Examples of Services provided by UDOPP:

  • Active cellular uptake and efflux (identification and characterization).

  • ADME. Absorption, Distribution, Metabolism, Excretion

  • Bioanalysis.

  • Biopharmaceutics.

  • Biotransformation. Metabolite profiling and identification

  • Cell Membrane Permeability. Cell monolayer assay.

  • Chemical stability.

  • Computational modeling and in silico models for estimation of ADME properties.

  • Cytochrome P450 inhibition and induction studies.

  • Determination and prediction of physico-chemical properties. LogD, LogP and pKa

  • Determination of solubility (kinetic and thermodynamic) and its pH dependence.

  • Evaluation of pharmacokinetic (PK) studies.

  • Formulation.

  • Human plasma protein binding.

  • Inhibition of active transport (transporter related drug-drug interactions, DDI).

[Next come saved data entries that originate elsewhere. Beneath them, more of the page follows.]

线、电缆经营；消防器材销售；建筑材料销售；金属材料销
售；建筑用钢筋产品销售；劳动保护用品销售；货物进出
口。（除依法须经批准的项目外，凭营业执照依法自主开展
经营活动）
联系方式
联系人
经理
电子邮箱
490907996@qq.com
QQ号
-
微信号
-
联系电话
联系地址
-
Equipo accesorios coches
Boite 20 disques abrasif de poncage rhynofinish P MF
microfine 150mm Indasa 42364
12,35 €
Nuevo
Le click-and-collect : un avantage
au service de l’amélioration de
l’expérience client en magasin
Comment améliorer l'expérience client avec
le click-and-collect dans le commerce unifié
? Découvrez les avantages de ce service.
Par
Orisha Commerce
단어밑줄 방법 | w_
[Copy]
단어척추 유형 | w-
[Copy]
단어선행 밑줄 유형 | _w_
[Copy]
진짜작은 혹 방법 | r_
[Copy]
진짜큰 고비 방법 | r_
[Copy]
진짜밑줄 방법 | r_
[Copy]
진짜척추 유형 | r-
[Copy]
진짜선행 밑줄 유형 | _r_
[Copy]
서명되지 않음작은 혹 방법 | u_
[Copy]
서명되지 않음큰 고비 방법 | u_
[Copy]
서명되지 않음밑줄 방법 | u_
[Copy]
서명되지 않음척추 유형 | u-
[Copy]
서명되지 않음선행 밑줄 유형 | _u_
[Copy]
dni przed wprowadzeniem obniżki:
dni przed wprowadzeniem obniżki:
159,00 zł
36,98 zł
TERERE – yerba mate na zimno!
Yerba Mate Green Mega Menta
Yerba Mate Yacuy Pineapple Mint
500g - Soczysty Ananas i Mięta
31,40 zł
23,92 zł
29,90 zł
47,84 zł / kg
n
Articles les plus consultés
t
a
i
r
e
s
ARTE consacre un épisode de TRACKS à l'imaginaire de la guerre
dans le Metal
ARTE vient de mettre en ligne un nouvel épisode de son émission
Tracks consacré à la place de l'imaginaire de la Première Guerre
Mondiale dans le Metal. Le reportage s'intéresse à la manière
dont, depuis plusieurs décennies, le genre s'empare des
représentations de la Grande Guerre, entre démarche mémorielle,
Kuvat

  • Integrated cell models for study human drug metabolism and transport processes.

  • Isolation and characterization of primary human hepatocytes.

  • Mass spectrometry (MS).

  • Metabolic enzyme identification studies (reaction phenotyping).

  • Metabolic stability.

  • Physiological-based pharmacokinetics (PBPK).

  • Proteomics. Measurement of abundance of drug metabolizing enzyme and drug transporters in human hepatocytes and in human tissues.